Extract to read:
-*-*-
Add support for subqueries for definition queries and selections on hosted feature layers

04-20-2022 08:22 AM
Status: Open
Occasional Contributor II

Add the ability to filter a hosted feature layer by a subquery for both definition queries and "select by attribute" workflows.

For me, I want to build a hosted view on top of a hosted layer.  The hosted view would limit the results to only the "most recent record" for each ID that exists in a column.  This query requires a date column and the ID column which is not unique.  

In a sql database this query would take on the following syntax:

For the example the table we are filtering is named myTable. The column with ID's we want to group by is called myGroupID.  The column with dates to use for finding most recent record is named myDate

select * from myTable t1

where t1.myDate =  (SELECT max(t2.myDate) from myTable t1 where t2.myGroupID = t1.myGroupID)
-*-*-
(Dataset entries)
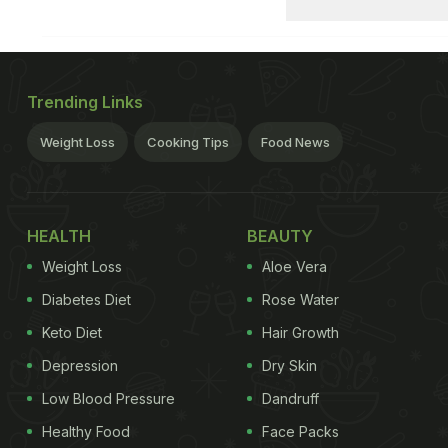
Trending Links
Weight Loss
Cooking Tips
Food News
HEALTH
BEAUTY
Weight Loss
Aloe Vera
Diabetes Diet
Rose Water
Keto Diet
Hair Growth
Depression
Dry Skin
Low Blood Pressure
Dandruff
Healthy Food
Face Packs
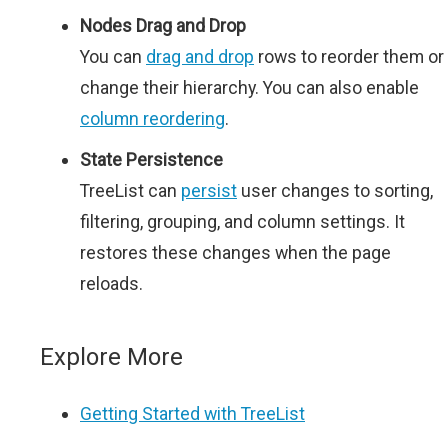
Nodes Drag and Drop
You can
drag and drop
rows to reorder them or
change their hierarchy. You can also enable
column reordering
.
State Persistence
TreeList can
persist
user changes to sorting,
filtering, grouping, and column settings. It
restores these changes when the page
reloads.
Explore More
Getting Started with TreeList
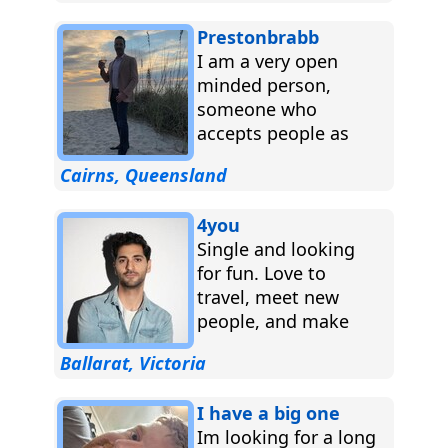
Prestonbrabb
I am a very open
minded person,
someone who
accepts people as
they are, I am a fair
Cairns, Queensland
individual who
adapts...
4you
Single and looking
for fun. Love to
travel, meet new
people, and make
great memories.
Ballarat, Victoria
Let’s see where life
takes us!...
I have a big one
Im looking for a long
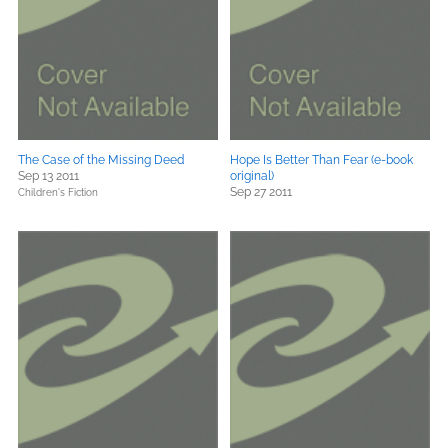
The Case of the Missing Deed
Hope Is Better Than Fear (e-book
Sep 13 2011
original)
Sep 27 2011
Children's Fiction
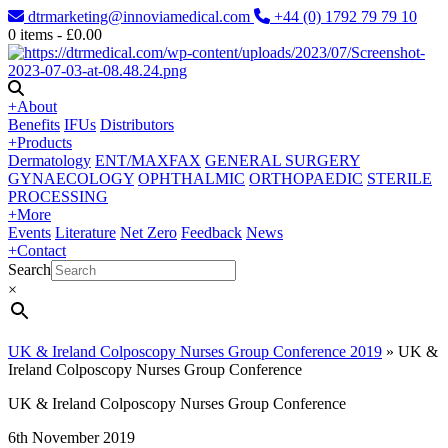
dtrmarketing@innoviamedical.com
+44 (0) 1792 79 79 10
0
items -
£
0.00
+
About
Benefits
IFUs
Distributors
+
Products
Dermatology
ENT/MAXFAX
GENERAL SURGERY
GYNAECOLOGY
OPHTHALMIC
ORTHOPAEDIC
STERILE
PROCESSING
+
More
Events
Literature
Net Zero
Feedback
News
+
Contact
Search
×
UK & Ireland Colposcopy Nurses Group Conference 2019
»
UK &
Ireland Colposcopy Nurses Group Conference
UK & Ireland Colposcopy Nurses Group Conference
6th November 2019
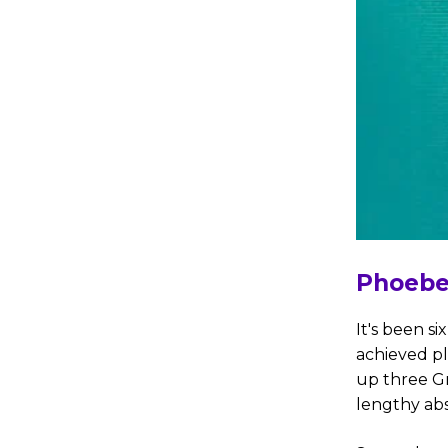
Phoebe
It's been si
achieved p
up three Gr
lengthy abs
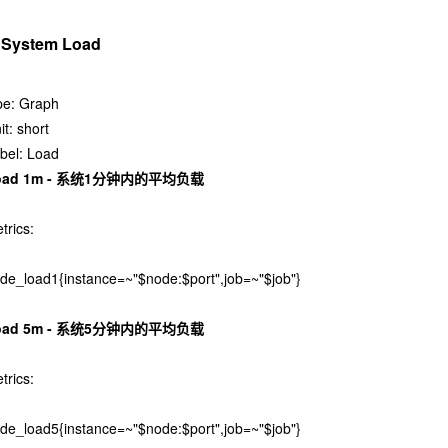
. System Load
pe: Graph
it: short
bel: Load
oad 1m - 系统1分钟内的平均负载
trics:
de_load1{instance=~"$node:$port",job=~"$job"}
oad 5m - 系统5分钟内的平均负载
trics:
de_load5{instance=~"$node:$port",job=~"$job"}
-*-*-
What to do: Rewrite the feature request starting with "For me, I want" and going on through "is not unique.", replacing "hosted view" with "view layer" at every occurrence.

Output for this exercise:
For me, I want to build a view layer on top of a hosted layer.  The view layer would limit the results to only the "most recent record" for each ID that exists in a column.  This query requires a date column and the ID column which is not unique.